Restaurants across the board are already reporting a noticeable drop in business as the Coronavirus crisis intensifies.
As cashflow-dependant businesses with high fixed costs - including rents, business rates and salaries - restaurants that suffer a prolonged drop in trade or are forced to close altogether are at serious risk of going under, especially if they have low cash reserves.
“We find ourselves in stormy times and whilst we love nothing more than dancing in the rain, we feel it is prudent to prepare ourselves accordingly,” writes Harts Group SEO Sam Hart in a recent mailer.
“Coronavirus has implications for so many of us, and whilst thankfully it is not a significant health risk for most people, it could be genuinely ruinous for the travel and hospitality sectors. In short, if people stop dining out, restaurants will have no cash flow whilst our costs (salaries, rents, rates, taxes) will remain largely unchanged.”

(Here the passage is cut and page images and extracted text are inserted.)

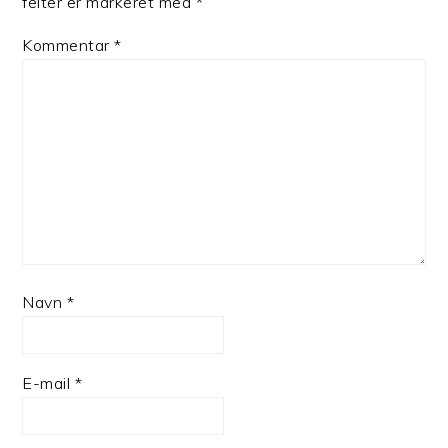
felter er markeret med
*
Kommentar
*
Navn
*
E-mail
*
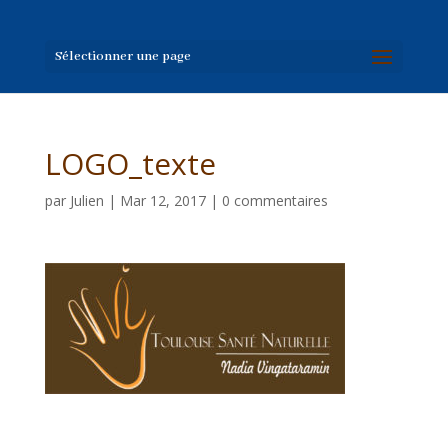
Sélectionner une page
LOGO_texte
par
Julien
|
Mar 12, 2017
|
0 commentaires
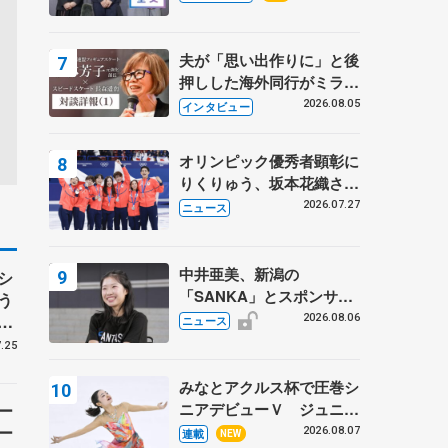
プに 島田麻央はたくさん
試合に出て国際大会へ【文
部科学省スポーツ表彰
夫が「思い出作りに」と後
式】
押しした海外同行がミラノ
まで… 繁華街のリンクで
2026.08.05
インタビュー
は不良のお兄さんも味方
に 小林芳子さんが振り返
オリンピック優秀者顕彰に
るスケート人生
りくりゅう、坂本花織さ
ん、団体メンバーら 8月
2026.07.27
ニュース
7日に文科省が表彰式、ブ
ルーノ・マルコット、中野
園子らコーチも
中井亜美、新潟の
シ
「SANKA」とスポンサー
う
契約 「全力で応援」とコ
ア
2026.08.06
ニュース
メント
.25
みなとアクルス杯で圧巻シ
ニアデビューＶ ジュニア
ー
で４シーズン無敗の島田麻
ー
2026.08.07
連載
NEW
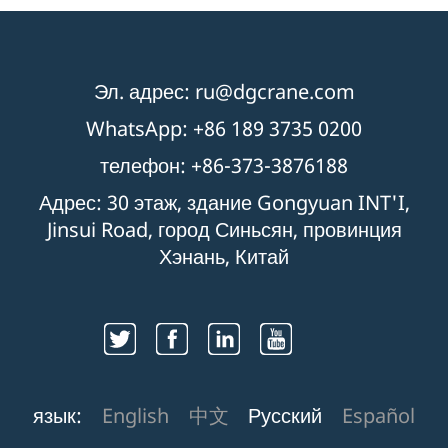
Эл. адрес: ru@dgcrane.com
WhatsApp: +86 189 3735 0200
телефон: +86-373-3876188
Адрес: 30 этаж, здание Gongyuan INT'I,
Jinsui Road, город Синьсян, провинция
Хэнань, Китай
язык:
English
中文
Русский
Español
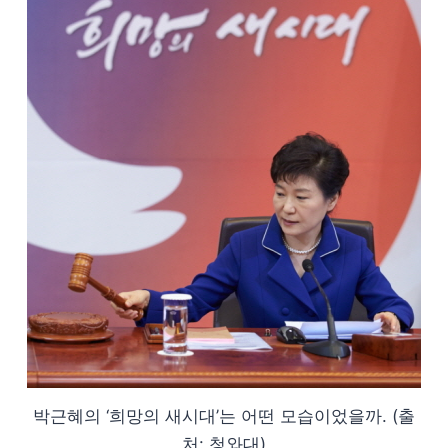
박근혜의 ‘희망의 새시대’는 어떤 모습이었을까. (출
처: 청와대)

The newsletter offers £1,000 vouchers that would be worth £1,250 - a discount of 25% - in Harts Group sites, which include restaurant and private members club Quo Vadis; Mexican restaurants El Pastor and Casa Pastor; and four strong Spanish mini-group Barrafina.
Hart also asks regulars to continue visiting the group’s venues. The newsletter also states that minimum spends for the group’s numerous private dining rooms will be dropped by 50% and that organisers will be able to rebook cancelled events (if cancelled within 72hrs of the booking) up until 31 September 2020.
Similarly, in a mailer entitled The Hospitality Industry Needs You, new wave Indian group Kricket confirmed that for the moment it was “business as usual” and offered “loyalty vouchers”. The vouchers can be purchased for any amount over £250 and will have an additional 20% added on as a goodwill gesture and are valid at all three of Kricket’s restaurants until the end of the year
“The decline in people dining out has a massive impact on our business, and to be completely transparent, when we don’t have a busy restaurant our business suffers immensely,” the mailer states. “Our rent, taxes and staff salaries all remain the same, and we need to be able to honour these.”
"It’s an obvious one. The biggest issue right now is cashflow," co-founder Rik Campbell told BigHospitality. "All the money we’ve made has gone back into the business or has been used to open new sites. We don’t have piles of cash sitting around. I’m not sure if we’ll see a huge uptake, but the response has already been quite positive.”